- Film poster
- Directed by: Ingrid Veninger
- Written by: Ingrid Veninger
- Produced by: Ingrid Veninger
- Starring: Pedro Fontaine Cristobal Tapia Montt
- Cinematography: Dylan Macleod
- Edited by: Maureen Grant
- Music by: Ohad Benchetrit Justin Small
- Production company: Punk Films
- Release date: 2015;
- Running time: 80 minutes
- Countries: Canada Chile
- Languages: Spanish English

= He Hated Pigeons =

2015 Canadian drama film

He Hated Pigeons is a 2015 Canadian-Chilean drama film, produced, written, and directed by Ingrid Veninger. The film stars Pedro Fontaine as Elias, a gay Chilean man travelling the length of the country following the death of his partner Sebastian (played by Cristobal Tapia Montt in flashbacks).

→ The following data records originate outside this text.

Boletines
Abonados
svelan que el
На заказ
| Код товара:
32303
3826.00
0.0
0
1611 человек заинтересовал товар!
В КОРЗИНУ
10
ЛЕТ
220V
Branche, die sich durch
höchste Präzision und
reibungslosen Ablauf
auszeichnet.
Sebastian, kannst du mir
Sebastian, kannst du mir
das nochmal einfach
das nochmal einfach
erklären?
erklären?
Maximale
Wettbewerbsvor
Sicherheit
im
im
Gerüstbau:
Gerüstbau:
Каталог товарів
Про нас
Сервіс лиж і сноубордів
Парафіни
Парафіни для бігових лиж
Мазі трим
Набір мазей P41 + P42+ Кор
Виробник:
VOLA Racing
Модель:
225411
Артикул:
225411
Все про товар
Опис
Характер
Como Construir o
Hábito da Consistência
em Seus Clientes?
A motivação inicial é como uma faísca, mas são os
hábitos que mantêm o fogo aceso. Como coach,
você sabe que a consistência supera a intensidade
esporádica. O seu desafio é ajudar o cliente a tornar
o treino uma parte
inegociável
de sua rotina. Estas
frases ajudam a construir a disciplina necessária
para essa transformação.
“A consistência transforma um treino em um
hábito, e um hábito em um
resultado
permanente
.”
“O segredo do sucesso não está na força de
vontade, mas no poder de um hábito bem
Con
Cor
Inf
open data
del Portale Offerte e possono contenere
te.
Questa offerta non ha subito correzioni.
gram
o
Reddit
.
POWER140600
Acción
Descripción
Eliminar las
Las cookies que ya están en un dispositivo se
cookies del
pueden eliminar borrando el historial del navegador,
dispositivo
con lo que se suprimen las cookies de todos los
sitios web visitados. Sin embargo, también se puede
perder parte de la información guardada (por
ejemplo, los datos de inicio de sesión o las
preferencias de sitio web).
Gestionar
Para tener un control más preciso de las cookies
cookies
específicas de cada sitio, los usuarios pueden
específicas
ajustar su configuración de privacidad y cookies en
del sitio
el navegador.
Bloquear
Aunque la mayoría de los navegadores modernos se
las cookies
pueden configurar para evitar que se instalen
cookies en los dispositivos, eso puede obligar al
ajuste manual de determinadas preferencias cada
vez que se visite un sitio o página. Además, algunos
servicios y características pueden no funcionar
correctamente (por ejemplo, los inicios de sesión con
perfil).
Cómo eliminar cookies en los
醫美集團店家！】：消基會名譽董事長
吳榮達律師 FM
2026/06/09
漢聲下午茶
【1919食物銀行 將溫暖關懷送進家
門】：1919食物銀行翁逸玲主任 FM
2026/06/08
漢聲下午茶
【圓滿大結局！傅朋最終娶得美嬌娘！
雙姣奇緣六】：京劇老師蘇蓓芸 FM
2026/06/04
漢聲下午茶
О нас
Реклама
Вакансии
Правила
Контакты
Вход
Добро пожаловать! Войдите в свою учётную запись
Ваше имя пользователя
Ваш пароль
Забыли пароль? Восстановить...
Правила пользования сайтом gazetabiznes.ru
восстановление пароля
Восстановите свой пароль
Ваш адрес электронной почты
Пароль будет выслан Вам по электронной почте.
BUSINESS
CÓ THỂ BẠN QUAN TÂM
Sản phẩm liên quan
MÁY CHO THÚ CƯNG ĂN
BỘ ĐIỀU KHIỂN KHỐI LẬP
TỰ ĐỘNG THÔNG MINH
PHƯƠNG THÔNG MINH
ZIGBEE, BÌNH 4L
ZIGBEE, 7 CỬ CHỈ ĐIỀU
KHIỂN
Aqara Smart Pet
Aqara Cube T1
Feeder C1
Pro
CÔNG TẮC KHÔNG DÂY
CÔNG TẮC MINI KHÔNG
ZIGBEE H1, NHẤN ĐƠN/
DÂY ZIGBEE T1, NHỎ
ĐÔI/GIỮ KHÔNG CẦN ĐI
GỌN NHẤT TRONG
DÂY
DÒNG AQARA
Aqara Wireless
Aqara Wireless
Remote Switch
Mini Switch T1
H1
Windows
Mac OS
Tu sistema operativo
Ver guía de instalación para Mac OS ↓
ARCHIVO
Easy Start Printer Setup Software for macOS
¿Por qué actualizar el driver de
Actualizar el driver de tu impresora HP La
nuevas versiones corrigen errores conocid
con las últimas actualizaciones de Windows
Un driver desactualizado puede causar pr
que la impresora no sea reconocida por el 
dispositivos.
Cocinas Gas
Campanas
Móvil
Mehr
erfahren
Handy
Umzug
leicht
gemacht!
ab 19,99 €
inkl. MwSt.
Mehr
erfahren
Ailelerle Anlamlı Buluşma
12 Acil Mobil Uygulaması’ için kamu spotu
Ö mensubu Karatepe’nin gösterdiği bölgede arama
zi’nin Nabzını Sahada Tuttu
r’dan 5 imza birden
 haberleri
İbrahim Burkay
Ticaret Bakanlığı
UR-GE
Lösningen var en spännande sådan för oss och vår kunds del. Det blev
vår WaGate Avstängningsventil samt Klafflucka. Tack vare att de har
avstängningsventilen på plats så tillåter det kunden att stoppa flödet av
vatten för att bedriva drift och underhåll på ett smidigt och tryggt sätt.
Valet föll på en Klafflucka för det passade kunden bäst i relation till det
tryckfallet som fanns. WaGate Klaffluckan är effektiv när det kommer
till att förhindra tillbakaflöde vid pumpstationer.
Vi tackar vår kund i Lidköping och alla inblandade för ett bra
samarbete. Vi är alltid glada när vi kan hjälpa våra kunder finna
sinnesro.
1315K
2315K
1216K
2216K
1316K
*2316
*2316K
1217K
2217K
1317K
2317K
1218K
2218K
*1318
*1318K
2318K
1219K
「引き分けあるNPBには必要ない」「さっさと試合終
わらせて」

The film's music followed a unique model. Although a score was written by Ohad Benchetrit and Justin Small of the band Do Make Say Think, it was not included in the film print, and instead was performed live by various musicians at each public screening of the film. The musicians performing the score were further permitted to improvise, so that each performance of the score would be unique.

The film was made after Veninger travelled to Chile to attend a retrospective screening of her work at a film festival; as she was not fluent in Spanish, Fontaine was hired as her interpreter, and Veninger decided to make a film with him after getting to know him.

Dylan Macleod won the Borsos Competition award for best cinematography in a Canadian film at the 2015 Whistler Film Festival.